The station opened on 20 November 1904 as part of the first section of the line between Père Lachaise and Villiers, which opened a month earlier. The station is named after a path (French: Sentier) leading to the city's fortifications, now called the Rue du Sentier, which gave its name to the Sentier district, known until recently for the activities in the textile trades that developed there from the 1950s. The station is one of the few to have its entrance incorporated into the front of a building. A secondary entrance is located 87 Rue Réaumur; it contains railings designed by Hector Guimard and is listed as a monument historique.

Since the 1960s, the platforms have been adorned with metallic bodywork with white surrounds; this technique was then widely used in network stopping points as an inexpensive way to modernize them quickly.

As part of the RATP's Renouveau du métro program, the station's corridors were renovated on 16 May 2003.

On 20 March 2018, half of the nameplates on the station's platforms were temporarily replaced by the RATP to celebrate the arrival of spring, in parallel with the distribution of flowers to users, as in five other stations. The new plaques represented a wooden sign decorated with plants, on which the station's patronym is engraved in capital letters.

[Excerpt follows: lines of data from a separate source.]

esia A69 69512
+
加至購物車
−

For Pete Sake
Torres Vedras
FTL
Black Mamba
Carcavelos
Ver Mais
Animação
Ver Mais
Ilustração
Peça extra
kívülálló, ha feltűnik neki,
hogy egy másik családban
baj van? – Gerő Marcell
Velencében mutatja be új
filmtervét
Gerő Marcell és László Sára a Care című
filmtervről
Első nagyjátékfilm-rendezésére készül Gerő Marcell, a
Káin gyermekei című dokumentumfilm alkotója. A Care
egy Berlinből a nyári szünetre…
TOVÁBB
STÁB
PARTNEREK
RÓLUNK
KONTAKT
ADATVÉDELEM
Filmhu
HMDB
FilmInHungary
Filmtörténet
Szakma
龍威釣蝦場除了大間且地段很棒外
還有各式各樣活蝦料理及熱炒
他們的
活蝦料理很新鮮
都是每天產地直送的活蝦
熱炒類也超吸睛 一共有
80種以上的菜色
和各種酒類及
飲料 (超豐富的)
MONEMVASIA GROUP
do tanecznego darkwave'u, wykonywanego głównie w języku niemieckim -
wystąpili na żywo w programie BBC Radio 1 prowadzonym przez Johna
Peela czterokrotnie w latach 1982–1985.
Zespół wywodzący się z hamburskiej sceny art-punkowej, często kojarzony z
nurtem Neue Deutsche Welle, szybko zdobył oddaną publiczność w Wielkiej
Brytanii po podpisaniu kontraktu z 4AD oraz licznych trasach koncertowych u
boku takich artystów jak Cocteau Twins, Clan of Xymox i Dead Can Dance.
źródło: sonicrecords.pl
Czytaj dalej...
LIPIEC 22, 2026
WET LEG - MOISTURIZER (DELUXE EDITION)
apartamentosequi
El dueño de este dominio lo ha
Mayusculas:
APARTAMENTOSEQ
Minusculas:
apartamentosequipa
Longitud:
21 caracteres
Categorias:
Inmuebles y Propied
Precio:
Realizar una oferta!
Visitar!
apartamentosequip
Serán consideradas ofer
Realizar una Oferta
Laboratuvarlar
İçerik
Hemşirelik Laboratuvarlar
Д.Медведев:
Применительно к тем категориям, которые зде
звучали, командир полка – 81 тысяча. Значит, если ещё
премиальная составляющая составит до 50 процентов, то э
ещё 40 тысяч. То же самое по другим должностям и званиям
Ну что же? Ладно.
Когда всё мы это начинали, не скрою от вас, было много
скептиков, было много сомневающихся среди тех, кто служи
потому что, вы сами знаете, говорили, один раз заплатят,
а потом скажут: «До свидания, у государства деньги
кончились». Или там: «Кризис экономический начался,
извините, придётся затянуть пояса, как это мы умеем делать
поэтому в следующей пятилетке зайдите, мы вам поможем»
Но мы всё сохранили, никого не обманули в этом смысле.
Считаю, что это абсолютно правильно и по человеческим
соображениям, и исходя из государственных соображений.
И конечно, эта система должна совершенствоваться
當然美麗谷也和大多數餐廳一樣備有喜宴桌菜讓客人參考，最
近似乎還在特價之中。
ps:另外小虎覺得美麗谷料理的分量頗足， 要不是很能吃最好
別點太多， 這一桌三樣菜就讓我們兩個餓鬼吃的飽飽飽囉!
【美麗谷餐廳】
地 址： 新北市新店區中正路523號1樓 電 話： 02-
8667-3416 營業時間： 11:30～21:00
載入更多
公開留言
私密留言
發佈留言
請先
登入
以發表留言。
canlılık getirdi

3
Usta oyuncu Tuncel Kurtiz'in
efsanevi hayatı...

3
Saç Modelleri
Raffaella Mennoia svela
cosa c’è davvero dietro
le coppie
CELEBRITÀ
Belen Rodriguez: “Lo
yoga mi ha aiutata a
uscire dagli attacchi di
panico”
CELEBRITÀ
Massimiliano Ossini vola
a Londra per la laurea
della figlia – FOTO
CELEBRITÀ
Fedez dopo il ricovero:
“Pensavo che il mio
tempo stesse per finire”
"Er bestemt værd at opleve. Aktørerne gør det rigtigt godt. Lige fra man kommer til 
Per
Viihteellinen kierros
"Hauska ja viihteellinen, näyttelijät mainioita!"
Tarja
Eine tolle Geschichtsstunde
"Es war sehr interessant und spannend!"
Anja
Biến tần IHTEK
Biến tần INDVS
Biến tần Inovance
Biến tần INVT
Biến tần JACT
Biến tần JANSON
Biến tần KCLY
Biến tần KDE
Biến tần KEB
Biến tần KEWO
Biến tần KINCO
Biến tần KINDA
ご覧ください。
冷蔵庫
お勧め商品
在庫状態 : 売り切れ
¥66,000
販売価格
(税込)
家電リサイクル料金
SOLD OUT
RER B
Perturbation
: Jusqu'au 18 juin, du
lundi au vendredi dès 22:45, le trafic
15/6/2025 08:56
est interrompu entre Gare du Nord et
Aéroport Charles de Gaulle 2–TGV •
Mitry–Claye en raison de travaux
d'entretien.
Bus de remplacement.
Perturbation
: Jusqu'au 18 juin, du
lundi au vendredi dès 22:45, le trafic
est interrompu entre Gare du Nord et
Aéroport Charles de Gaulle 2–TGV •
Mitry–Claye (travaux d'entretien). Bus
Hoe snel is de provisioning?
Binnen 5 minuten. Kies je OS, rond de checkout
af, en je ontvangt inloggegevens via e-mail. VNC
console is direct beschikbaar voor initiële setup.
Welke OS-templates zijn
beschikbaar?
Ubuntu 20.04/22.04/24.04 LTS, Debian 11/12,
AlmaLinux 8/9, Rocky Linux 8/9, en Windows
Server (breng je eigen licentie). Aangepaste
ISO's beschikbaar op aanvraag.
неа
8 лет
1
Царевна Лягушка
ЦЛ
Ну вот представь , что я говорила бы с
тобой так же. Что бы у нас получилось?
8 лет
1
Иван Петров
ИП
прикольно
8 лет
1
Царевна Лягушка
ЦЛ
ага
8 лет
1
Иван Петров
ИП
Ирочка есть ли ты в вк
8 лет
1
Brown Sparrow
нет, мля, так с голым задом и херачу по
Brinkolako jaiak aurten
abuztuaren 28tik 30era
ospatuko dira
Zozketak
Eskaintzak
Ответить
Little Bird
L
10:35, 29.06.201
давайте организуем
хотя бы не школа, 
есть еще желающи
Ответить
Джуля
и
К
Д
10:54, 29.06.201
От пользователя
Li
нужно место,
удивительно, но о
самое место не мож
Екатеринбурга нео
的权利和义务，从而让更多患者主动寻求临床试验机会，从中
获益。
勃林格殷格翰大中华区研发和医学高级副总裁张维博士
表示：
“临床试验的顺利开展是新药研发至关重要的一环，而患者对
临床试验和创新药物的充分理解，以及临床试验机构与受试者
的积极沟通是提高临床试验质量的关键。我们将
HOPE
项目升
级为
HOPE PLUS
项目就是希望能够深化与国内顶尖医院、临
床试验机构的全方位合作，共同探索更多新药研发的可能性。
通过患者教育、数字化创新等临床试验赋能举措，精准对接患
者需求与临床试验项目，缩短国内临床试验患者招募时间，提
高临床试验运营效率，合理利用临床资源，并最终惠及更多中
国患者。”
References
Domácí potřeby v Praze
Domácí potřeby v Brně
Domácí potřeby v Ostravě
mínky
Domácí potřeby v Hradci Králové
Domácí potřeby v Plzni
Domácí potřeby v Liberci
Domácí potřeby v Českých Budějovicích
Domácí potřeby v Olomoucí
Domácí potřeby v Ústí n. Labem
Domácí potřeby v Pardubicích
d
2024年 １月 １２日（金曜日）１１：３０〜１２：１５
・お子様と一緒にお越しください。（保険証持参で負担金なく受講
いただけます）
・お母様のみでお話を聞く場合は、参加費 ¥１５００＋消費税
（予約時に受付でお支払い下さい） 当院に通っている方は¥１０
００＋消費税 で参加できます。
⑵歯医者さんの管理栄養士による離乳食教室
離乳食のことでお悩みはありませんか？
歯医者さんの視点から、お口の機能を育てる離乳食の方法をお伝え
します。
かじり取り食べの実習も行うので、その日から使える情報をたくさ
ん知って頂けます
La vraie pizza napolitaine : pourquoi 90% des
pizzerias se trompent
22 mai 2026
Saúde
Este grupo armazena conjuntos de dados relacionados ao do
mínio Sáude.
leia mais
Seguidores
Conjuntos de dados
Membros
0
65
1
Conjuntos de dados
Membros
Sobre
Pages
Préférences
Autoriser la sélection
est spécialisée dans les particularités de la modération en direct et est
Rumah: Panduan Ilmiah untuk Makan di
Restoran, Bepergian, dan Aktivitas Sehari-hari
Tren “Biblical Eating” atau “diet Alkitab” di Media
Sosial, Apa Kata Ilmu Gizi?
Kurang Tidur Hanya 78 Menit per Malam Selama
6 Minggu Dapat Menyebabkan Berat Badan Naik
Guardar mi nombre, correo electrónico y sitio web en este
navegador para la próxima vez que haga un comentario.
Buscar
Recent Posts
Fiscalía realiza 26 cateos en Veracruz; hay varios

In 2019, 3,420,249 travelers entered this station which placed it at the 146th position of the metro stations for its usage.

==Passenger services==
===Access===
The station has two exits leading to Rue Réaumur:
- entrance 1 - Rue du Sentier, being among the few in the network to be established in a building, in this case within no. 97 Rue Réaumur, and having a unique signage dating from the 1930s;
- entrance 2 - Rue des Petits-Carreaux, adorned with a Guimard edicule which is listed as a historic monument. Located at the right of 87 Rue Réaumur at the end of Rue des Petits-Carreaux.

===Station layout===
| Street Level |
| B1 | Mezzanine |
| Platform level | Side platform, doors will open on the right |
| Westbound | ← toward Pont de Levallois – Bécon (Bourse) |
| Eastbound | toward Gallieni (Réaumur – Sébastopol) → |
Side platform, doors will open on the right

===Platforms===
Sentier is a standard configuration station. It has two platforms separated by the metro tracks and the vault is elliptical. Since the 1950s, the walls have been covered with a metallic bodywork with white horizontal uprights and light golden advertising frames. This arrangement is completed by yellow Motte style seats. The bevelled white ceramic tiles cover the walls, the vault, and the tunnel exits. Lighting is provided by independent fluorescent tubes and the name of the station is written in Parisine font on enamelled plates incorporated into the bodywork.

===Bus services===
The station is served by lines 20 and 39 of the RATP Bus Network.